ABSTRACT Temporal lobe epilepsy (TLE) is a prevalent, often drug resistant form of acquired epilepsy that frequently presents with co-morbidities such as cognitive dysfunction. Oxidative stress has been implicated in various neurological diseases including experimental models of TLE. However, whether oxidative stress contributes to chronic seizures and/or cognitive decline in TLE is unknown. Isoketals (IsoKs) and neuroketals (NeuroKs) are highly reactive gamma-ketoaldehydes (¿KAs) formed via the non-enzymatic, free radical catalyzed, peroxidation of arachidonic acid and docosahexaenoic acid, respectively which are highly enriched in brain. ¿KAs rapidly and irreversibly adduct to lysine residues and readily crosslink proteins which can lead to cell dysfunction. Elevated IsoKs in plasma and tissues occur in pathological conditions including Alzheimer's disease, atherosclerosis, and inflammation. Pharmacological scavenging of ¿KAs has been shown to markedly inhibit cognitive impairment in humanized apoE4 mice, an animal model of Alzheimer's disease. The goals of this project are to 1) determine whether IsoK and/or NeuroK adduct formation occurs during epileptogenesis, 2) Identify candidate hippocampal proteins adducted by IsoKs/NeuroKs using mass spectrometry during epileptogenesis, 3) determine if a pharmacological scavenger of ¿KAs, salicylamine (SA) can inhibit cognitive decline and/or chronic seizures associated with epileptogenesis and 4) determine if SA can inhibit neuronal death and/or reactive gliosis associated with epileptogenesis. Collectively, this project can identify a novel role of ¿KAs as mediators of oxidative stress in chronic epilepsy and/or cognitive impairment associated with TLE and provides a therapeutic approach for its treatment.
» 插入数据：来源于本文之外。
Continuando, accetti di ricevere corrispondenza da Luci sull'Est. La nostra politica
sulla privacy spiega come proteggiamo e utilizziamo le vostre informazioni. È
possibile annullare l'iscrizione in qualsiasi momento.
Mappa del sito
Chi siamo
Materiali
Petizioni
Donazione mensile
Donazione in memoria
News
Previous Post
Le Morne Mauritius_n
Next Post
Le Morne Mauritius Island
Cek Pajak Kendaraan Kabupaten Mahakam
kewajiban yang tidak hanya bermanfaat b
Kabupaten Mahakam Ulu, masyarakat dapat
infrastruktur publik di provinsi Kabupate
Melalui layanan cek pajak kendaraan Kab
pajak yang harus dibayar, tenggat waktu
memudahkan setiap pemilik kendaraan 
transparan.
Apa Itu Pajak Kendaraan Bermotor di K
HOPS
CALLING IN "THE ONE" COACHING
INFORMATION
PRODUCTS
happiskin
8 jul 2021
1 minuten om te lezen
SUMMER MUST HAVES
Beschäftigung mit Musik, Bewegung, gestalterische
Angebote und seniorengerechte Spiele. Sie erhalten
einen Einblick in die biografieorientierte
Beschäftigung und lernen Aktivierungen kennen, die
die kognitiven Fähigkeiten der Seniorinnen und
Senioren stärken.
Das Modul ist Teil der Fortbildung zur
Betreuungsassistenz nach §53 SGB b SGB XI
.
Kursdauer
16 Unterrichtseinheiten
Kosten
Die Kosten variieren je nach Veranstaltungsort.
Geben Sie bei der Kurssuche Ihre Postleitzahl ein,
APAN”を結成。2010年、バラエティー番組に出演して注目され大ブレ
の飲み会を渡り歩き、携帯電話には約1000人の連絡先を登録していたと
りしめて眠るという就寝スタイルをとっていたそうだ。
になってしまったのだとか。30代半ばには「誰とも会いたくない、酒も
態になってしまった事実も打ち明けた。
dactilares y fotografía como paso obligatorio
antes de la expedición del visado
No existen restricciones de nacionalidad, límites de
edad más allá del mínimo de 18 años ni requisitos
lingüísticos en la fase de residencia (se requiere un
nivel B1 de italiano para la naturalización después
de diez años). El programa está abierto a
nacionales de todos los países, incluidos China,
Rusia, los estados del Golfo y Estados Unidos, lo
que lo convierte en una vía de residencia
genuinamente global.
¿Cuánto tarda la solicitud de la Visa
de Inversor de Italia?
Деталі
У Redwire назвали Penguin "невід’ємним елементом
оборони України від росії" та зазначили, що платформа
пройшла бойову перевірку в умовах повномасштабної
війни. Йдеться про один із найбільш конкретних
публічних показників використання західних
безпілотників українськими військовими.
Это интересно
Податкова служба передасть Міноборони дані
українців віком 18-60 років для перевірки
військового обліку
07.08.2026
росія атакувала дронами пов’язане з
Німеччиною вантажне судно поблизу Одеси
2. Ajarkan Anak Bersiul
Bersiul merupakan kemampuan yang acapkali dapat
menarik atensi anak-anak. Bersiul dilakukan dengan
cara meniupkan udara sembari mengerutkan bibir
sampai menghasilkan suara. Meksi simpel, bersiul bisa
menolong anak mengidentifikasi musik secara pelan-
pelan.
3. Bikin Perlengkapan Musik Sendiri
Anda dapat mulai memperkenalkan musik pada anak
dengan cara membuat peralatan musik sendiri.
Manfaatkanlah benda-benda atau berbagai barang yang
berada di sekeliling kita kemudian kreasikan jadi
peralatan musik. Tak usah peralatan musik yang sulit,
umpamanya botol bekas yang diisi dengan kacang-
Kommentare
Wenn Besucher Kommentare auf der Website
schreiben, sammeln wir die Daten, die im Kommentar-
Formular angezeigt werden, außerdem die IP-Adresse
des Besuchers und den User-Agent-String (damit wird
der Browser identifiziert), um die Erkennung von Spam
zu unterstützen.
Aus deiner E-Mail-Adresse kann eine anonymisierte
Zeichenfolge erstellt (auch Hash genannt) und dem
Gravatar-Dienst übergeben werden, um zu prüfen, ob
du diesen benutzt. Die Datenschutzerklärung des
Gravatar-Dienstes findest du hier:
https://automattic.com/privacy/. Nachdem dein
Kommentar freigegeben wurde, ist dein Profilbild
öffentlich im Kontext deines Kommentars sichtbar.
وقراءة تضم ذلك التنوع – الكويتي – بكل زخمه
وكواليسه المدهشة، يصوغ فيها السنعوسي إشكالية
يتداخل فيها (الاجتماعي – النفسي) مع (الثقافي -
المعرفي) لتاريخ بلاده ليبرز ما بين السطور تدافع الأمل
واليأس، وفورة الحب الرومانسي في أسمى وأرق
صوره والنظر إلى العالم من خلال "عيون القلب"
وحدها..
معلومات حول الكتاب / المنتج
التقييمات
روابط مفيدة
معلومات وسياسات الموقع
摘要 颞叶癫痫（TLE）是一种常见的获得性癫痫，通常具有耐药性， 出现认知功能障碍等并发症氧化应激与多种 神经系统疾病，包括TLE的实验模型。然而，氧化应激是否有助于 TLE中的慢性癫痫发作和/或认知下降尚不清楚。异缩酮（IsoKs）和神经缩酮（NeuroKs）是 通过非酶促、自由基催化， 花生四烯酸和二十二碳六烯酸的过氧化，它们分别在脑中高度富集。 KA快速和不可逆地加合到赖氨酸残基上，并容易交联蛋白质，从而导致细胞凋亡。 功能障碍血浆和组织中IsoKs的升高发生在包括阿尔茨海默氏症在内的病理条件下 疾病、动脉粥样硬化和炎症。药理学清除的钾已被证明显着 抑制人源化apoE 4小鼠（一种阿尔茨海默病动物模型）中认知障碍。的目标 该项目是1）确定IsoK和/或NeuroK加合物的形成是否发生在癫痫发生过程中，2） 使用质谱法鉴定IsoKs/NeuroKs加合的候选海马蛋白， 癫痫发生，3）确定药物清除剂的<$KA，水杨胺（SA）是否可以抑制认知 下降和/或慢性癫痫发作与癫痫发生和4）确定是否SA可以抑制神经元 死亡和/或与癫痫发生相关的反应性神经胶质增生。总的来说，这个项目可以确定一个新的角色， 在慢性癫痫和/或与TLE相关的认知障碍中，将KA作为氧化应激的介质 并提供了一种用于其治疗的治疗方法。